Before concluding the Lockard appeal, it may be further stated that the evidence admitted by the court to the effect that he, some time in the past, had separated from his wife, and was living apart from her, was incompetent, and should not have been introduced.
2. Briefly considering the appeal by the defendant Morgan, it should be said that instructions 7 and 8, complained of in the Lockard appeal, were not given at his trial. The conspiracy instruction, however, was given, and for that reason alone the judgment against him must be reversed. But, independent of that error, and in the absence of any testimony showing a conspiracy, we have searched the record in vain to find any fact or circumstance connecting him with the shooting of deceased by Lockard. No motive for the killing is shown against him, and nothing occurred throughout the fatal night to show that he entertained any evil designs against the deceased, and certainly nothing happened at the time of the killing to make him an accessory before the fact, or in any wise to connect him therewith as an aider or abetter.
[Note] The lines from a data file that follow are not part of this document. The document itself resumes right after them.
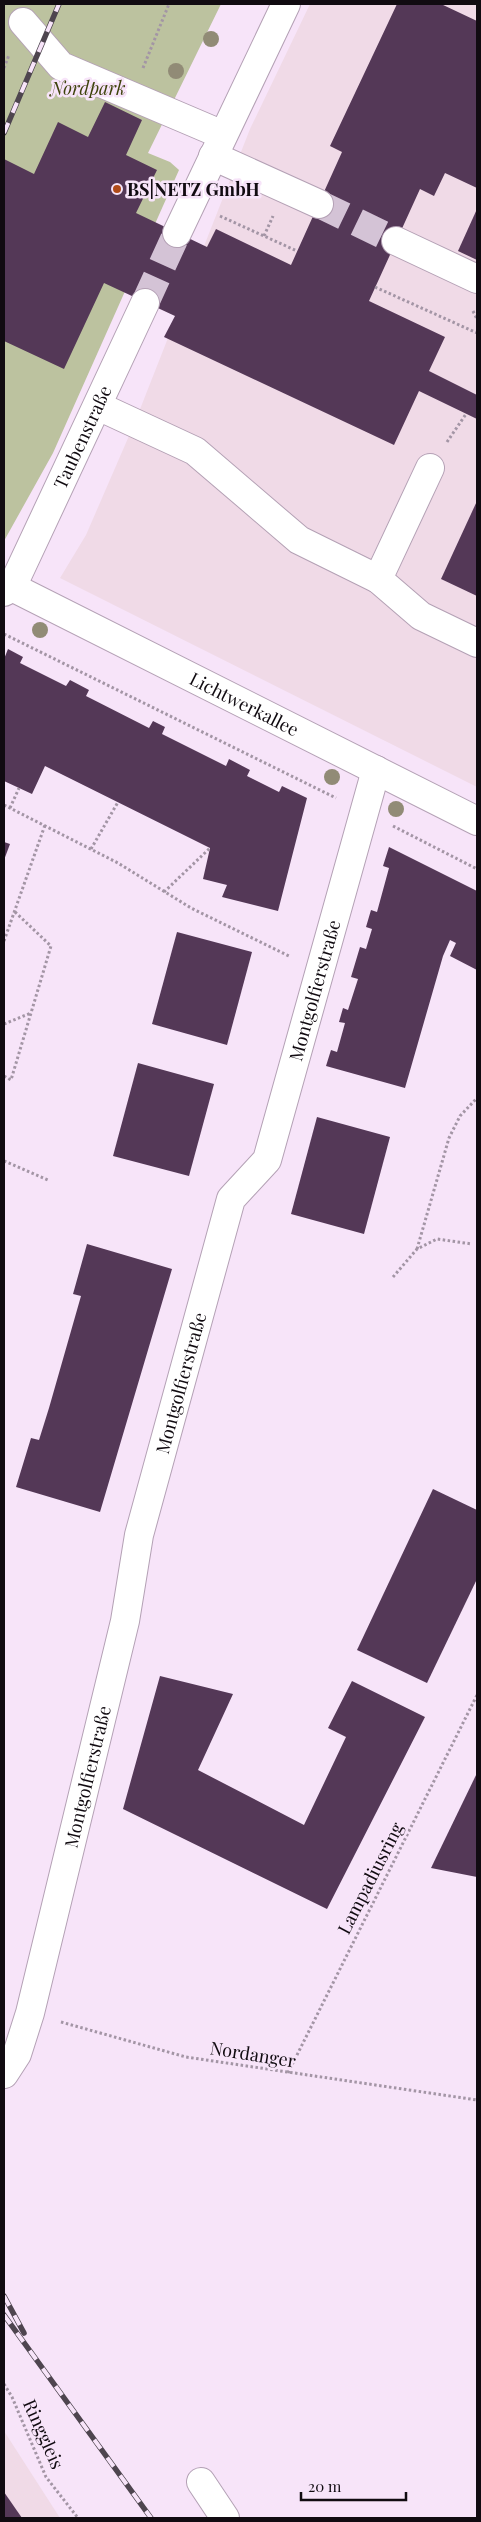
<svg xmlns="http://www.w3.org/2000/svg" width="481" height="2522" font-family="'Playfair Display',serif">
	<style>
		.commercial { fill: #f0dae7 }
		.green { fill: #bcc29f }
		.building { fill: #543857 }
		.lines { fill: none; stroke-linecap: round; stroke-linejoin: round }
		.minor-tunnel { stroke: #d4c3d6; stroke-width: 28; stroke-dasharray: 28 14; stroke-linecap: butt }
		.minor-casing { stroke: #b4a1b5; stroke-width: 30 }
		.path { stroke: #a395a5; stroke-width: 3; stroke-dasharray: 2.5 2.5; stroke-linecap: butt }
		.minor { stroke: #fff; stroke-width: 28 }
		.rail-casing { stroke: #4e454f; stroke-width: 5.5 }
		.rail { stroke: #f7e4f9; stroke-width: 4; stroke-dasharray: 11; stroke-linecap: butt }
		.tree { fill: #918b76 }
		.poi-dot { fill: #af4b19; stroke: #f7e4f9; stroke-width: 2 }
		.labels { text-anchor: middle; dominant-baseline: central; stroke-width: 5; stroke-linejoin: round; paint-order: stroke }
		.park-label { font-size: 18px; font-style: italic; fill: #3d420a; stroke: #f7e4f9 }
		.poi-label { font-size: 18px; font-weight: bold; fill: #110b11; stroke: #f7e4f9; text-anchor: start }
		.street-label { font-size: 18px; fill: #110b11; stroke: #f7e4f9 }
	</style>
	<rect width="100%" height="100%" fill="#f7e4f9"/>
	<!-- commercial -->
	<g class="commercial">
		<polygon points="310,4 477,4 477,787 60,578 86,535 135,422 250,129"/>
		<polygon points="4,2431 60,2518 4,2518"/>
	</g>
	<!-- green -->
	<polygon class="green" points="4,4 221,4 148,153 170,162 179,170 53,453 4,541"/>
	<!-- building -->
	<g class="building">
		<polygon points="397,4 441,4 477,21 477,188 445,173 434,196 420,189 369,301 445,337 429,371 477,395 477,419 419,391 394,445 164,337 175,316 104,283 64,369 4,341 4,159 34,174 58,122 88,137 105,102 142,120 126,155 157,170 136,213 207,247 216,229 291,265 342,152 330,146"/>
		<polygon points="477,209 477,260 458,251"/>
		<polygon points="477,501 477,596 441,579"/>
		<polygon points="8,649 23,657 20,663 66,686 70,680 89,690 86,696 149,728 153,721 165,727 162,734 226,766 229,759 250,770 247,776 279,792 282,786 307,798 278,911 222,897 227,885 203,879 210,848 45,766 32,794 4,781 4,659"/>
		<polygon points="4,842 10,844 4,860"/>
		<polygon points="389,847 477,891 477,970 450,956 456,943 450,940 443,956 405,1088 326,1066 331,1050 337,1052 345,1023 339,1022 343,1008 348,1010 358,979 351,977 360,947 366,949 372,929 366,927 371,910 377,912 389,868 383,866"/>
		<polygon points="177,932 252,952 227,1045 152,1024"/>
		<polygon points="138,1063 214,1084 189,1176 113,1156"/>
		<polygon points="317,1117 390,1137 364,1234 291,1214"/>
		<polygon points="87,1244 172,1269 100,1512 16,1487 31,1438 39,1440 49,1408 81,1296 73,1294"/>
		<polygon points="433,1489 477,1510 477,1579 427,1683 357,1650"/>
		<polygon points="160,1676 233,1694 198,1770 304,1825 346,1737 328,1728 352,1681 425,1717 327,1909 123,1809"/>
		<polygon points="477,1773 477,1877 431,1868"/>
		<polygon points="4,2492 22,2518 4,2518"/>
	</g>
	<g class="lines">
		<!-- minor-tunnel -->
		<g class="minor-tunnel">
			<polyline points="319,204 396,241"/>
			<polyline points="145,303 177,233"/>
		</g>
		<defs>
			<g id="minor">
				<polyline points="23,22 61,66 223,135"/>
				<polyline points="213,156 319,204"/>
				<polyline points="177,233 286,4"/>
				<polyline points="396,241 477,279"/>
				<polyline points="98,406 195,451 299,540 378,579 421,616 477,643"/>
				<polyline points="378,579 430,468"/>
				<path id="s1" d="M12,587L477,821"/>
				<path id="s2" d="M4,592L12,587L145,303"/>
				<path id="s3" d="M4,2074L17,2054L30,2013L125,1621L139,1535L231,1199L267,1160L376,770"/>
				<polyline points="201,2482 225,2518"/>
			</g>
		</defs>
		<!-- minor casing -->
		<use href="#minor" class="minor-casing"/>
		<!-- path -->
		<g class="path">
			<polyline points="4,68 9,55"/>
			<polyline points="143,68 169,4"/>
			<polyline points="220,216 297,251"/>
			<polyline points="264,236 273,216"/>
			<polyline points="375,287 477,333"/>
			<polyline points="473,311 477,319"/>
			<polyline points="447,442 466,414"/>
			<polyline points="4,634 336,798"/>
			<polyline points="4,805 118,863 191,908 291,957"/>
			<polyline points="10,808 19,788"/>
			<polyline points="393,826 477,869"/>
			<polyline points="91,849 118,802"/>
			<polyline points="164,892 210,848"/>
			<polyline points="4,941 45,825"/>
			<polyline points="4,1024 31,1013"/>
			<polyline points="4,1076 11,1080 51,946 14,911"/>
			<polyline points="4,1161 48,1180"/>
			<polyline points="417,1249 449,1138 460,1116 477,1098"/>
			<polyline points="393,1277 417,1249 437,1239 472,1244"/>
			<polyline points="61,2022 186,2057 477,2100"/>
			<polyline points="288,2073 477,1695"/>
			<polyline points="4,2384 12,2397 46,2477 78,2518"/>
		</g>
		<!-- minor -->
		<use href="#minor" class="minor"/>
		<defs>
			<g id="rail">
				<polyline points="4,133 59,4"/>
				<polyline points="4,2296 24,2333"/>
				<polyline points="4,2315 151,2518"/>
			</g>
		</defs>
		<!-- rail casing -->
		<use href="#rail" class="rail-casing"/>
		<!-- rail -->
		<use href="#rail" class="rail"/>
	</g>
	<!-- trees -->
	<g class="tree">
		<circle cx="211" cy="39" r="8"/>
		<circle cx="176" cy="71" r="8"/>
		<circle cx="40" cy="630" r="8"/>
		<circle cx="332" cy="777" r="8"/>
		<circle cx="396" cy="809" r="8"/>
	</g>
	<!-- markers -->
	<circle class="poi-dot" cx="117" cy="189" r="5"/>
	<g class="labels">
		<!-- park labels -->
		<g class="park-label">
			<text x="88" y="88">Nordpark</text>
		</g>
		<!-- poi labels -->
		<g class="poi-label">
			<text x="127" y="189">BS|NETZ GmbH</text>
		</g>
		<!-- street labels -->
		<g class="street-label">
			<text stroke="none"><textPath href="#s2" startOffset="175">Taubenstraße</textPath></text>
			<text stroke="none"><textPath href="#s1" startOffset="260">Lichtwerkallee</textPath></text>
			<text stroke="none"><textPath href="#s3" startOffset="1135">Montgolfierstraße</textPath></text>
			<text stroke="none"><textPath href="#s3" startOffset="715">Montgolfierstraße</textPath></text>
			<text stroke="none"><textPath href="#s3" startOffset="310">Montgolfierstraße</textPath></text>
			<text transform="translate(370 1878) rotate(-63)">Lampadiusring</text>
			<text transform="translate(253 2054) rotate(9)">Nordanger</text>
			<text transform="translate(44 2434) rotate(66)">Ringgleis</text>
		</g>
	</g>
	<!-- border -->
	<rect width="481" height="2522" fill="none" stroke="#110b11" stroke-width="10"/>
	<!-- scale -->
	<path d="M301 2492v8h105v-8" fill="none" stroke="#110b11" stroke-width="2.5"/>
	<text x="308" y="2492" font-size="15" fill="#110b11" stroke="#f7e4f9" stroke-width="4" paint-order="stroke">20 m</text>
</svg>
It is useless for us to repeat that before one's life or liberty may be taken from him there must be at least some proof that he has committed the crime with which he is charged. The fact that Morgan was present, as were also many others, when Lockard did the shooting, and that he may have been associated with him beforehand, while engaged in entirely independent maters, are not sufficient to support the verdict of conviction, and, if the evidence should be in substance the same upon another trial of the appellant Morgan, the court should direct the jury to acquit him.
Wherefore the judgment in each appeal is reversed, with directions to grant a new trial in each case, and for proceedings not inconsistent with this opinion.
LOCKARD v. COMMONWEALTH. MORGAN v. COMMONWEALTH.